One of the most head-scratching aspects of the rule is that after the U.S. Environmental Protection Agency (EPA) included an exemption for marginal wells in its draft proposal — since small sources are not releasing large amounts of methane, and the costs would unduly burden marginal producers — EPA’s final rules actually eliminated that exemption with no reasonable explanation.
The economic impact of losing marginal wells is itself far from marginal.

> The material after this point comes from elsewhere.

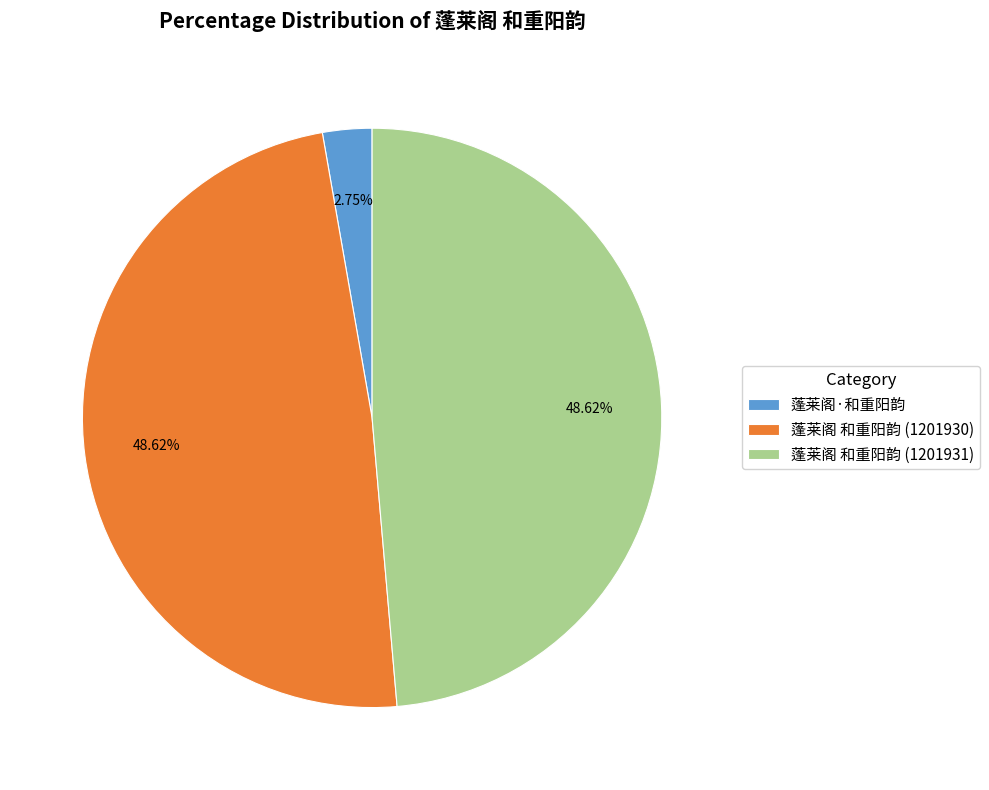

Does any single category account for the majority?

No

The Interstate Oil and Gas Compact Commission’s (IOGCC) 2015 Marginal Well Report finds the elimination of both marginal oil and natural gas wells developed in 2015 would trigger an estimated direct loss of 57,560 jobs in the oil and gas sector and $4.4 billion in direct earnings within the survey’s 29 states. Yet this report actually only looks at “stripper wells,” which are wells producing 10 barrels or less per day and 60 thousand cubic feet or less of natural gas per day. So if you were to evaluate job and GDP losses from eliminating all marginal wells, the impact would be even greater.
That’s why National Stripper Well Association Chairwoman Darlene Wallace did not mince words after the final methane rule was announced. “These new rules will cripple stripper and marginal well owners and operators, and on top of historically low oil prices, we are looking at total disaster,” Wallace said. She continued: “By requiring the addition of new costly equipment requirements and expensive leak detection the economics within the oil and gas industry as a whole will be fundamentally changed, severely and forever.”
While crafting the regulations EPA acknowledged that methane emissions at marginal wells were “inherently low and that many well sites are owned and operated by small businesses.”
EPA further elaborated in the original draft, “We are concerned about the burden of the fugitive emissions recommendation on small businesses, in particular where there is little emission reduction to be achieved.” As a result, EPA concluded that “for the purposes of this guideline, fugitive emissions recommendations would not apply to well sites that only contain wellheads.”
But when the final rule was released in May, that concern for small business – and the exemption – had disappeared.
Meanwhile, EPA’s own highly questionable methane emissions estimates show that marginal wells account for less than 12 percent of all oil and gas methane emissions. So not only would small producers already operating on the margins be forced to comply with costly regulations, the emission cuts would effectively be meaningless.
The White House has an entire program dedicated to “supporting small businesses,” which it describes as “engines of job creation.” Yet the small businesses that the President claims to support are the ones who will be hardest hit by his administration’s costly new methane rules.
Seth Whitehead is a spokesman for Energy In Depth, an education and research program sponsored by the Independent Petroleum Association of America.
The views expressed by authors are their own and not the views of The Hill.